Collected data:

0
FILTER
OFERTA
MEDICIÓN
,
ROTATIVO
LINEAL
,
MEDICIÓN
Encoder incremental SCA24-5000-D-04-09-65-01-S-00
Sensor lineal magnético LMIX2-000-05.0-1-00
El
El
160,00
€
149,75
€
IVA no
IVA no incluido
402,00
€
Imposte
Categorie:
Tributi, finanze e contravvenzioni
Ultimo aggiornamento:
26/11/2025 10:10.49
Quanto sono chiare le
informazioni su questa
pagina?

---

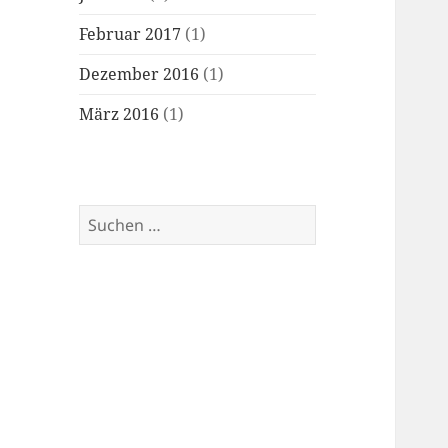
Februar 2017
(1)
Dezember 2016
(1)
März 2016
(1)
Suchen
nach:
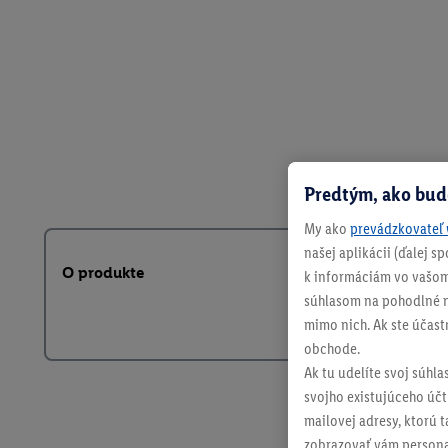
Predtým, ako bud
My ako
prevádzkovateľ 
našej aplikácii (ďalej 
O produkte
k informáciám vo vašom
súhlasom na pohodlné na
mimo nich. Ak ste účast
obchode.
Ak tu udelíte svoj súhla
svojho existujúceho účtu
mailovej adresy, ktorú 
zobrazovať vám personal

To do → Would you please copy exactly the part of the entries above that begins at the line containing "mimo nich. Ak ste účast" and ends at the line containing "zobrazovať vám personal", both lines included?

Response for this exercise →
mimo nich. Ak ste účast
obchode.
Ak tu udelíte svoj súhla
svojho existujúceho účtu
mailovej adresy, ktorú 
zobrazovať vám personal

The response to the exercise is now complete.